Mueller indicated that Little Elm requires any contractor that works in the town to be registered with the government. However, the town is not capable of administering tests to plumbers to see their qualifications or providing a continued education to ensure they are working with current information.

It is within the Governor Greg Abbott executive powers to keep the board open for another two years without the vote of the legislature. That might open up a legal situation, but it is something that can be explored. Whether or not Greg Abbott will elect to take any action of this topic is still up in the air.

“The Legislature has given the Governor many tools in my toolbox to extend the State Board of Plumbing Examiners for two years without needing to call a special session. We will let you know very soon. Don’t worry,” Abbott said.
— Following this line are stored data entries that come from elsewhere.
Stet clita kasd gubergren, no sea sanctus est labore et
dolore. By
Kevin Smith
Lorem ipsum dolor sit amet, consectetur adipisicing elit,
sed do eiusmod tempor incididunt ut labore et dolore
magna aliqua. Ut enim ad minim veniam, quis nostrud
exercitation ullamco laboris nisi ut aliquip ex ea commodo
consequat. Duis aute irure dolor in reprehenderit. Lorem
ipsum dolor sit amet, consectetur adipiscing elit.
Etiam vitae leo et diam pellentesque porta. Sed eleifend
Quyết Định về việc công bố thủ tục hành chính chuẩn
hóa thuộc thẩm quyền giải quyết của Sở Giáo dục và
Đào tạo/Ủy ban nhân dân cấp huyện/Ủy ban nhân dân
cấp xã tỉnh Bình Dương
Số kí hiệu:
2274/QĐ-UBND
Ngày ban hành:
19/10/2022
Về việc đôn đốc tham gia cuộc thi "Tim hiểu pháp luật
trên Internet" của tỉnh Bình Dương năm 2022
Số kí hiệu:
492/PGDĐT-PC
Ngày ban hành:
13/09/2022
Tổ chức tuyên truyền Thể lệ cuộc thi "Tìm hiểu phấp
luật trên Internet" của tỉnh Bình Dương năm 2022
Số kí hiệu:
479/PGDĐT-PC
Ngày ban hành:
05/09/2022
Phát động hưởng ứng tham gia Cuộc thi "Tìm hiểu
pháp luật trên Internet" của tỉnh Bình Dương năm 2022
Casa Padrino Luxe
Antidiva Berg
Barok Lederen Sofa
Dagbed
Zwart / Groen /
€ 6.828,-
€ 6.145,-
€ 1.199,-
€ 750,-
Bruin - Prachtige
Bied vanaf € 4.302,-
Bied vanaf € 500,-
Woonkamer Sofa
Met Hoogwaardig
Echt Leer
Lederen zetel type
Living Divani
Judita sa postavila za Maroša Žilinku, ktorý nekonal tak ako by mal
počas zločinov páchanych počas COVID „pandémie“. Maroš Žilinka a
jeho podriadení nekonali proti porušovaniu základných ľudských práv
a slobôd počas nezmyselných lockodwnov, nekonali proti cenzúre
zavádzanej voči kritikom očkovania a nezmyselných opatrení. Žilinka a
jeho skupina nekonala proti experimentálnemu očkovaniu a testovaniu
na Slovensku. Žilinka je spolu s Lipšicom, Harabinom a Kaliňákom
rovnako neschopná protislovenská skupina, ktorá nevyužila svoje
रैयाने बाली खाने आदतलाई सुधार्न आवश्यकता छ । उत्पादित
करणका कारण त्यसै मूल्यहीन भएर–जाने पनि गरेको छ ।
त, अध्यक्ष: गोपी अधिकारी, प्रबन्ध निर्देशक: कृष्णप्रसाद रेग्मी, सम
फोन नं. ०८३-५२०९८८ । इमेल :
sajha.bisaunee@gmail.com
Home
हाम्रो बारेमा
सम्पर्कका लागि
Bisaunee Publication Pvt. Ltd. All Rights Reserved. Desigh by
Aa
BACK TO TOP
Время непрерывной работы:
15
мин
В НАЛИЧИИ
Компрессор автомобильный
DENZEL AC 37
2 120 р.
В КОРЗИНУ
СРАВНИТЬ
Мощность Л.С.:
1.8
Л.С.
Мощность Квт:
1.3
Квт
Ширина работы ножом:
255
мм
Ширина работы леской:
Another concern was the tax cap that was instituted in Austin. Senate Bill 2 will cap the rollback tax rate to 3.5 percent. This is down from eight percent prior to 2019. If a town would like to increase the rate beyond this figure, an automatic election will be snapped into place. Hillock said the cap will have a harmful effect on the future. In order to properly maintain the peace, by hiring police, the town needs to generate funds.

“They reduced our revenue by reducing the property tax cap. This will absolutely have an impact on our ability to generate revenue in the future,” Hillock said.

The red light cameras were another source of contempt from the council to the legislature. House Bill 1631 will ban all read light cameras in the state effective in September. The work now, for Hillock and the team, will be to find ways to get around these “bad laws”.